Trecho citado:
# # # #
3. Relata que, após regular trâmite da ação e respectiva homologação da dissolução e partilha dos bens, ao se dirigirem ao competente Oficial de Registro de Imóveis para providenciar a averbação junto à matrícula de imóvel, receberam uma nota de devolução informando que é necessária manifestação da Fazenda Estadual quanto à incidência, ou não, do ITCMD.

4. O Consulente manifesta entendimento de que, em virtude de a transferência do imóvel ter ocorrido em substituição ao pagamento de pensão e como forma de partilha, ocorreu uma dação em pagamento, sendo devido no caso o ITBI, mas não o ITCMD, entendendo que não houve doação. Por essa razão, requer pronunciamento deste órgão consultivo a respeito da eventual incidência do ITCMD sobre a transferência do imóvel na situação descrita.

5. Anexa, eletronicamente, cópias de: (i) nota de devolução do Oficial de Registro de Imóveis competente; (ii) petição inicial propondo ação de extinção consensual de união estável e partilha de bens, cumulada com guarda, regulação de visitas e pensão alimentícia; (iii) sentença judicial e formal de partilha; (iv) escritura pública constituindo união estável; (v) registro do imóvel.

Interpretação

6. De início, cabe elucidar que o artigo 538 do Código Civil estabelece que se considera doação “o contrato em que uma pessoa, por liberalidade, transfere do seu patrimônio bens ou vantagens para o de outra”. Por sua vez, os artigos 356 a 359 do mesmo Código regulam a dação em pagamento, na qual um credor pode consentir em receber prestação diversa da que lhe é devida.

7. Na dação em pagamento, conforme concluiu o Superior Tribunal de Justiça (STJ) no Recurso Especial 1.138.993/SP, em excerto abaixo transcrito, se traduz a ideia de acordo entre credor e devedor.

“RECURSO ESPECIAL. AÇÃO MONITÓRIA. (...)

II - A origem do instituto da dação em pagamento (datio in solutum ou pro soluto) traduz a ideia de acordo, realizado entre o credor e o devedor, cujo caráter é liberar a obrigação, em que o credor consente na entrega de coisa diversa da avençada, nos termos do que dispõe o art. 356, do Código Civil;

III - Para configuração da dação em pagamento, exige-se uma obrigação previamente criada; um acordo posterior, em que o credor concorda em aceitar coisa diversa daquela anteriormente contratada e, por fim, a entrega da coisa distinta com a finalidade de extinguir a obrigação;” (STJ, REsp 1.138.993/SP, Rel. Min. Massami Uyeda)
# # # #
Informações extraídas:
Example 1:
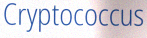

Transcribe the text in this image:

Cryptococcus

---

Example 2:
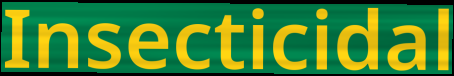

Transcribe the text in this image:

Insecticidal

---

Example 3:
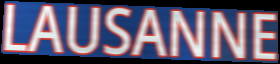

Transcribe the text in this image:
# # # #
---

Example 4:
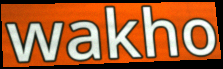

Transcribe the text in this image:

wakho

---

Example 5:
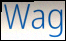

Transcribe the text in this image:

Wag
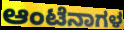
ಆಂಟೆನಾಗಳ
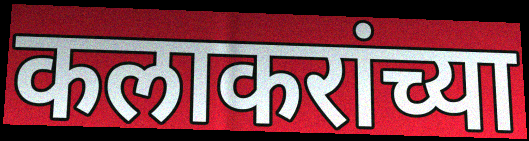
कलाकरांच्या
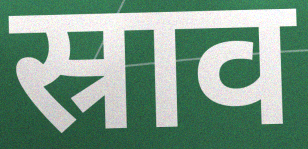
# # # #
O que fazer: Copie do trecho sobre o ITCMD, sem mudar nada, a parte que começa com as palavras que contêm "3. Relata que, após" e termina em "na situação descrita.".

Resultado do exercício:
3. Relata que, após regular trâmite da ação e respectiva homologação da dissolução e partilha dos bens, ao se dirigirem ao competente Oficial de Registro de Imóveis para providenciar a averbação junto à matrícula de imóvel, receberam uma nota de devolução informando que é necessária manifestação da Fazenda Estadual quanto à incidência, ou não, do ITCMD.

4. O Consulente manifesta entendimento de que, em virtude de a transferência do imóvel ter ocorrido em substituição ao pagamento de pensão e como forma de partilha, ocorreu uma dação em pagamento, sendo devido no caso o ITBI, mas não o ITCMD, entendendo que não houve doação. Por essa razão, requer pronunciamento deste órgão consultivo a respeito da eventual incidência do ITCMD sobre a transferência do imóvel na situação descrita.